Segment Start: RECORDS PROVIDED
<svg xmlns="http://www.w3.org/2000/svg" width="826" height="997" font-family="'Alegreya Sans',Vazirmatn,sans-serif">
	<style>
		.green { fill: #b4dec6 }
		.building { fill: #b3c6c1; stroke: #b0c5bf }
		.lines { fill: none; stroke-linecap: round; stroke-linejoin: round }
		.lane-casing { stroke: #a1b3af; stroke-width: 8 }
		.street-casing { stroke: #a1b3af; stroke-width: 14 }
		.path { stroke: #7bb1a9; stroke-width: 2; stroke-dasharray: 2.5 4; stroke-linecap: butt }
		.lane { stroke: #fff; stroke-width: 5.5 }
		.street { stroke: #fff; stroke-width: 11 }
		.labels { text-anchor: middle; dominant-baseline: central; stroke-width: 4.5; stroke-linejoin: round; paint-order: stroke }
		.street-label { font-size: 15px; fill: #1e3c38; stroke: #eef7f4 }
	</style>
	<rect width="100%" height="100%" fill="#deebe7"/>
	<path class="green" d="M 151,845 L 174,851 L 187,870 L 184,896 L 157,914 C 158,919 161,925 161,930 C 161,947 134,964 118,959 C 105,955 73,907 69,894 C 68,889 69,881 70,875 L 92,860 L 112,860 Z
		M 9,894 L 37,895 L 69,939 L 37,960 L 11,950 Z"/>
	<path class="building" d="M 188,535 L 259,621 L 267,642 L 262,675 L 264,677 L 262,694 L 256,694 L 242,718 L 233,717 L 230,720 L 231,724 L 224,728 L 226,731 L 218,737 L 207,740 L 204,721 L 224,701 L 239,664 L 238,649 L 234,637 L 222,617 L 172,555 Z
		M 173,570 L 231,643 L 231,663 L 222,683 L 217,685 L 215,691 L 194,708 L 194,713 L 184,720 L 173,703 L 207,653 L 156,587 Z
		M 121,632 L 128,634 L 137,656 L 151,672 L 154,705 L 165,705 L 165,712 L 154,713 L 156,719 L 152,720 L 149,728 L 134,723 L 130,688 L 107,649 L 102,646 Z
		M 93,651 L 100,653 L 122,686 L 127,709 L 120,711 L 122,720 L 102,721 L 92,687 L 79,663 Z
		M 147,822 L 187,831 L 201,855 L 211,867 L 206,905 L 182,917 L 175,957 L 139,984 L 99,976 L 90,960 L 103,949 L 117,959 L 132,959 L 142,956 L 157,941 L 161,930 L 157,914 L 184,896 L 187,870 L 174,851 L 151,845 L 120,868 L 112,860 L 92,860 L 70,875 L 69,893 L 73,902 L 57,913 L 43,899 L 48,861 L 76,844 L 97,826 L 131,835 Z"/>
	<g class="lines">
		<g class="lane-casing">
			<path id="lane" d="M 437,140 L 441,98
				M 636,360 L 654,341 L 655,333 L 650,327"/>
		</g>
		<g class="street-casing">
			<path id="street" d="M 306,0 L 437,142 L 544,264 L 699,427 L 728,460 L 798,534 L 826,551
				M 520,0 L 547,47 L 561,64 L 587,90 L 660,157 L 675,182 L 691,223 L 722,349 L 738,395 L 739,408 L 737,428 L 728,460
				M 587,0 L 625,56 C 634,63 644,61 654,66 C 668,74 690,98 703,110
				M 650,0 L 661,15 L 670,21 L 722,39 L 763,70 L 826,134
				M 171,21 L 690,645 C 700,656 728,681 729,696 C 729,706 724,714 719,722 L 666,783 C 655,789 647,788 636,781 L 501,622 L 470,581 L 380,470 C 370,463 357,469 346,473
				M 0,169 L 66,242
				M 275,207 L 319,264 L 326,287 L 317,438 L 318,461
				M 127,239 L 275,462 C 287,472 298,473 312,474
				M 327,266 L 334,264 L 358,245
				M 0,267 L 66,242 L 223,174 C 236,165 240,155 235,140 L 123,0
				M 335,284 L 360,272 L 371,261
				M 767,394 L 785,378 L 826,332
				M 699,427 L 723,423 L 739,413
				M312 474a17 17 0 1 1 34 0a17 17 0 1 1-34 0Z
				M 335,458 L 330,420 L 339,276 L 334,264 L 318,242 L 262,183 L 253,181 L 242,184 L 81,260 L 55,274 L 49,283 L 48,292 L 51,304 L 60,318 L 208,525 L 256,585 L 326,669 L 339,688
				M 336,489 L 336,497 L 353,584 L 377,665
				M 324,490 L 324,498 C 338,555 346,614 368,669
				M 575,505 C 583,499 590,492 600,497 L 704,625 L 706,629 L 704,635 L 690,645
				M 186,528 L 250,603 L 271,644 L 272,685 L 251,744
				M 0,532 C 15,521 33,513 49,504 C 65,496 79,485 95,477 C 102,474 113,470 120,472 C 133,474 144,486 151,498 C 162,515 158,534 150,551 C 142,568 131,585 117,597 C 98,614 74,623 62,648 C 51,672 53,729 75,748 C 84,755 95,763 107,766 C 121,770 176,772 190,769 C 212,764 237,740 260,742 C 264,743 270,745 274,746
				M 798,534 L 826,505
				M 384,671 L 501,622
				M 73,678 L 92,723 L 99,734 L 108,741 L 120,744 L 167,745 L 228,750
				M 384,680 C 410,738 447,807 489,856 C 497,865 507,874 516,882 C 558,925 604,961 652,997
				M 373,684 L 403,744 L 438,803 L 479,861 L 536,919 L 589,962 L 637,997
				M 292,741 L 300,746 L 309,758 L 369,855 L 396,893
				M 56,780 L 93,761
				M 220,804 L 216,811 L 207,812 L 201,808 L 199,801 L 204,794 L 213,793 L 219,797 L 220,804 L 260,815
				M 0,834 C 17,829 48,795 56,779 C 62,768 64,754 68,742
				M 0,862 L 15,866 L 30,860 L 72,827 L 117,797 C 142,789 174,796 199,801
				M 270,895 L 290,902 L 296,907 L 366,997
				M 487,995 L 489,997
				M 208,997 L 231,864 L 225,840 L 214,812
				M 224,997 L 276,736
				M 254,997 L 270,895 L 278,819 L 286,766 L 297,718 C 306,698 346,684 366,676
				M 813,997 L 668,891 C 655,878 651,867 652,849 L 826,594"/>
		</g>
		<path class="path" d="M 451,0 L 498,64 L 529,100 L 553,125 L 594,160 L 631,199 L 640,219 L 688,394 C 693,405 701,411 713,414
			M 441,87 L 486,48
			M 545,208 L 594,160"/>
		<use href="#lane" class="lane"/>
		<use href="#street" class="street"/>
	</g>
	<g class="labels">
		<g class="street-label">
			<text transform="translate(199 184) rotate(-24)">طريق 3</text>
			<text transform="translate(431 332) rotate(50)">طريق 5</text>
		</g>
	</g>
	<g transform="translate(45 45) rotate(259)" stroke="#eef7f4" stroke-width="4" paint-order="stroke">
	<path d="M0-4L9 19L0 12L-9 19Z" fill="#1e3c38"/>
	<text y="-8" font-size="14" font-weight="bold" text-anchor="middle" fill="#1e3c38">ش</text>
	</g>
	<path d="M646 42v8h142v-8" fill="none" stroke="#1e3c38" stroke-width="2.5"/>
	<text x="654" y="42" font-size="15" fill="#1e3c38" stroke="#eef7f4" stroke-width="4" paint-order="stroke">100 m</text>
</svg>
Segment End: RECORDS PROVIDED
• [TRY IT]:
Retype the entries word for word.

• [EXERCISE RESPONSE]:
<svg xmlns="http://www.w3.org/2000/svg" width="826" height="997" font-family="'Alegreya Sans',Vazirmatn,sans-serif">
	<style>
		.green { fill: #b4dec6 }
		.building { fill: #b3c6c1; stroke: #b0c5bf }
		.lines { fill: none; stroke-linecap: round; stroke-linejoin: round }
		.lane-casing { stroke: #a1b3af; stroke-width: 8 }
		.street-casing { stroke: #a1b3af; stroke-width: 14 }
		.path { stroke: #7bb1a9; stroke-width: 2; stroke-dasharray: 2.5 4; stroke-linecap: butt }
		.lane { stroke: #fff; stroke-width: 5.5 }
		.street { stroke: #fff; stroke-width: 11 }
		.labels { text-anchor: middle; dominant-baseline: central; stroke-width: 4.5; stroke-linejoin: round; paint-order: stroke }
		.street-label { font-size: 15px; fill: #1e3c38; stroke: #eef7f4 }
	</style>
	<rect width="100%" height="100%" fill="#deebe7"/>
	<path class="green" d="M 151,845 L 174,851 L 187,870 L 184,896 L 157,914 C 158,919 161,925 161,930 C 161,947 134,964 118,959 C 105,955 73,907 69,894 C 68,889 69,881 70,875 L 92,860 L 112,860 Z
		M 9,894 L 37,895 L 69,939 L 37,960 L 11,950 Z"/>
	<path class="building" d="M 188,535 L 259,621 L 267,642 L 262,675 L 264,677 L 262,694 L 256,694 L 242,718 L 233,717 L 230,720 L 231,724 L 224,728 L 226,731 L 218,737 L 207,740 L 204,721 L 224,701 L 239,664 L 238,649 L 234,637 L 222,617 L 172,555 Z
		M 173,570 L 231,643 L 231,663 L 222,683 L 217,685 L 215,691 L 194,708 L 194,713 L 184,720 L 173,703 L 207,653 L 156,587 Z
		M 121,632 L 128,634 L 137,656 L 151,672 L 154,705 L 165,705 L 165,712 L 154,713 L 156,719 L 152,720 L 149,728 L 134,723 L 130,688 L 107,649 L 102,646 Z
		M 93,651 L 100,653 L 122,686 L 127,709 L 120,711 L 122,720 L 102,721 L 92,687 L 79,663 Z
		M 147,822 L 187,831 L 201,855 L 211,867 L 206,905 L 182,917 L 175,957 L 139,984 L 99,976 L 90,960 L 103,949 L 117,959 L 132,959 L 142,956 L 157,941 L 161,930 L 157,914 L 184,896 L 187,870 L 174,851 L 151,845 L 120,868 L 112,860 L 92,860 L 70,875 L 69,893 L 73,902 L 57,913 L 43,899 L 48,861 L 76,844 L 97,826 L 131,835 Z"/>
	<g class="lines">
		<g class="lane-casing">
			<path id="lane" d="M 437,140 L 441,98
				M 636,360 L 654,341 L 655,333 L 650,327"/>
		</g>
		<g class="street-casing">
			<path id="street" d="M 306,0 L 437,142 L 544,264 L 699,427 L 728,460 L 798,534 L 826,551
				M 520,0 L 547,47 L 561,64 L 587,90 L 660,157 L 675,182 L 691,223 L 722,349 L 738,395 L 739,408 L 737,428 L 728,460
				M 587,0 L 625,56 C 634,63 644,61 654,66 C 668,74 690,98 703,110
				M 650,0 L 661,15 L 670,21 L 722,39 L 763,70 L 826,134
				M 171,21 L 690,645 C 700,656 728,681 729,696 C 729,706 724,714 719,722 L 666,783 C 655,789 647,788 636,781 L 501,622 L 470,581 L 380,470 C 370,463 357,469 346,473
				M 0,169 L 66,242
				M 275,207 L 319,264 L 326,287 L 317,438 L 318,461
				M 127,239 L 275,462 C 287,472 298,473 312,474
				M 327,266 L 334,264 L 358,245
				M 0,267 L 66,242 L 223,174 C 236,165 240,155 235,140 L 123,0
				M 335,284 L 360,272 L 371,261
				M 767,394 L 785,378 L 826,332
				M 699,427 L 723,423 L 739,413
				M312 474a17 17 0 1 1 34 0a17 17 0 1 1-34 0Z
				M 335,458 L 330,420 L 339,276 L 334,264 L 318,242 L 262,183 L 253,181 L 242,184 L 81,260 L 55,274 L 49,283 L 48,292 L 51,304 L 60,318 L 208,525 L 256,585 L 326,669 L 339,688
				M 336,489 L 336,497 L 353,584 L 377,665
				M 324,490 L 324,498 C 338,555 346,614 368,669
				M 575,505 C 583,499 590,492 600,497 L 704,625 L 706,629 L 704,635 L 690,645
				M 186,528 L 250,603 L 271,644 L 272,685 L 251,744
				M 0,532 C 15,521 33,513 49,504 C 65,496 79,485 95,477 C 102,474 113,470 120,472 C 133,474 144,486 151,498 C 162,515 158,534 150,551 C 142,568 131,585 117,597 C 98,614 74,623 62,648 C 51,672 53,729 75,748 C 84,755 95,763 107,766 C 121,770 176,772 190,769 C 212,764 237,740 260,742 C 264,743 270,745 274,746
				M 798,534 L 826,505
				M 384,671 L 501,622
				M 73,678 L 92,723 L 99,734 L 108,741 L 120,744 L 167,745 L 228,750
				M 384,680 C 410,738 447,807 489,856 C 497,865 507,874 516,882 C 558,925 604,961 652,997
				M 373,684 L 403,744 L 438,803 L 479,861 L 536,919 L 589,962 L 637,997
				M 292,741 L 300,746 L 309,758 L 369,855 L 396,893
				M 56,780 L 93,761
				M 220,804 L 216,811 L 207,812 L 201,808 L 199,801 L 204,794 L 213,793 L 219,797 L 220,804 L 260,815
				M 0,834 C 17,829 48,795 56,779 C 62,768 64,754 68,742
				M 0,862 L 15,866 L 30,860 L 72,827 L 117,797 C 142,789 174,796 199,801
				M 270,895 L 290,902 L 296,907 L 366,997
				M 487,995 L 489,997
				M 208,997 L 231,864 L 225,840 L 214,812
				M 224,997 L 276,736
				M 254,997 L 270,895 L 278,819 L 286,766 L 297,718 C 306,698 346,684 366,676
				M 813,997 L 668,891 C 655,878 651,867 652,849 L 826,594"/>
		</g>
		<path class="path" d="M 451,0 L 498,64 L 529,100 L 553,125 L 594,160 L 631,199 L 640,219 L 688,394 C 693,405 701,411 713,414
			M 441,87 L 486,48
			M 545,208 L 594,160"/>
		<use href="#lane" class="lane"/>
		<use href="#street" class="street"/>
	</g>
	<g class="labels">
		<g class="street-label">
			<text transform="translate(199 184) rotate(-24)">طريق 3</text>
			<text transform="translate(431 332) rotate(50)">طريق 5</text>
		</g>
	</g>
	<g transform="translate(45 45) rotate(259)" stroke="#eef7f4" stroke-width="4" paint-order="stroke">
	<path d="M0-4L9 19L0 12L-9 19Z" fill="#1e3c38"/>
	<text y="-8" font-size="14" font-weight="bold" text-anchor="middle" fill="#1e3c38">ش</text>
	</g>
	<path d="M646 42v8h142v-8" fill="none" stroke="#1e3c38" stroke-width="2.5"/>
	<text x="654" y="42" font-size="15" fill="#1e3c38" stroke="#eef7f4" stroke-width="4" paint-order="stroke">100 m</text>
</svg>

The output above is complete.